Sucrose octapropionate is a chemical compound with formula C_{36}H_{54}O_{19} or (C_{3}H_{5}O_{2})_{8}(C_{12}H_{14}O_{3}), an eight-fold ester of sucrose and propionic acid. Its molecule can be described as that of sucrose C_{12}H_{22}O_{11} with its eight hydroxyl groups HO– replaced by propionate groups H_{3}C–CH_{2}–CO_{2}–. It is a crystalline colorless solid. It is also called sucrose octapropanoate or octapropionyl sucrose.

==History==
The preparation of sucrose octapropionate was first described in 1933 by Gerald J. Cox and others.

==Preparation==
The compound can be prepared by the reaction of sucrose with propionic anhydride in the melt state or at room temperature, over several days, in anhydrous pyridine.

==Properties==
Sucrose octapropionate is only slightly soluble in water (less than 0.1 g/L) but is soluble in many common organic solvents such as isopropanol and ethanol, from which it can be crystallized by evaporation of the solvent.

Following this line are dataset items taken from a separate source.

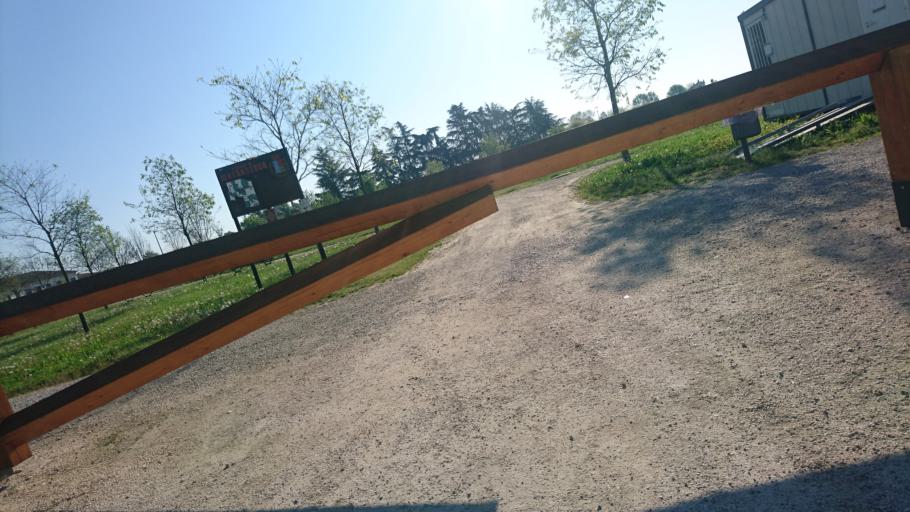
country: IT
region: Veneto
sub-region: Provincia di Padova
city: Massanzago-Ca' Baglioni-San Dono
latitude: 45.5541
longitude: 12.0030
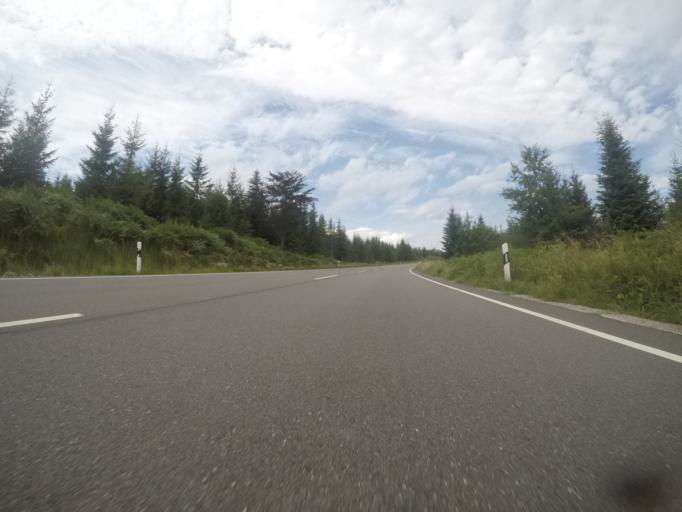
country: DE
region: Baden-Wuerttemberg
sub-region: Freiburg Region
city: Bad Peterstal-Griesbach
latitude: 48.5019
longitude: 8.2267
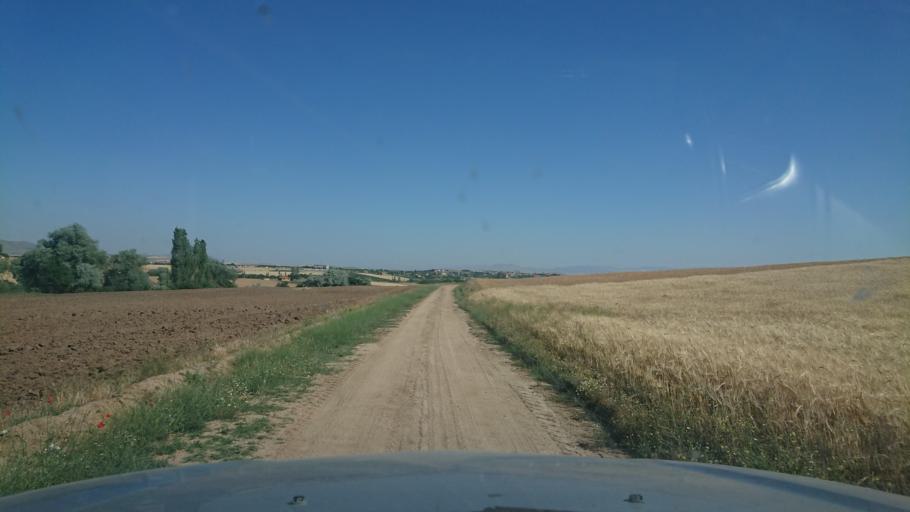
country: TR
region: Aksaray
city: Agacoren
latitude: 38.8513
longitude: 33.9151
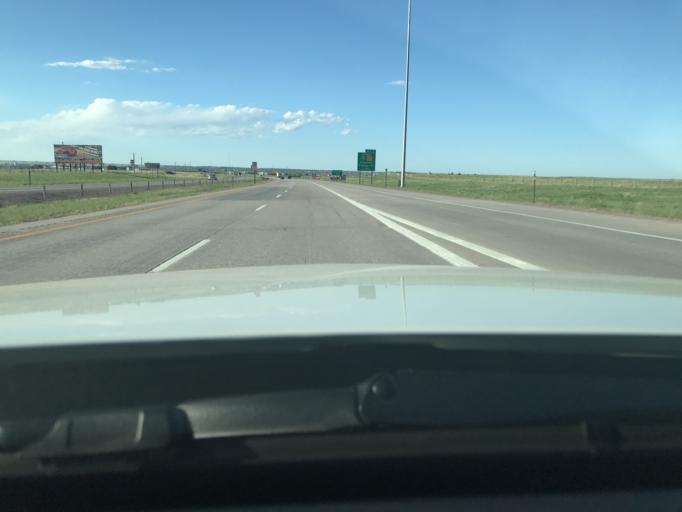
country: US
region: Wyoming
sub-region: Laramie County
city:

The crystalline form melts at 45.4–45.5 °C into a viscous liquid (47.8 poises at 48.9 °C), that becomes a clear glassy solid on cooling, but easily recrystallizes.

The density of the glassy form is 1.185 kg/L (at 20 °C). It is an optically active compound with [α]^{20}_{D} +53°.

The compound can be vacuum distilled at 280–290 °C and 0.05 to 0.07 torr.

==Applications==
Distillation of fully esterified propionates has been proposed as a method for the separation and identification of sugars.

While the crystallinity of the pure compound prevents its use as a plasticizer it was found that incompletely esterified variants (with 1 to 2 remaining hydroxyls per molecule) will not crystallize, and therefore can be considered for that application.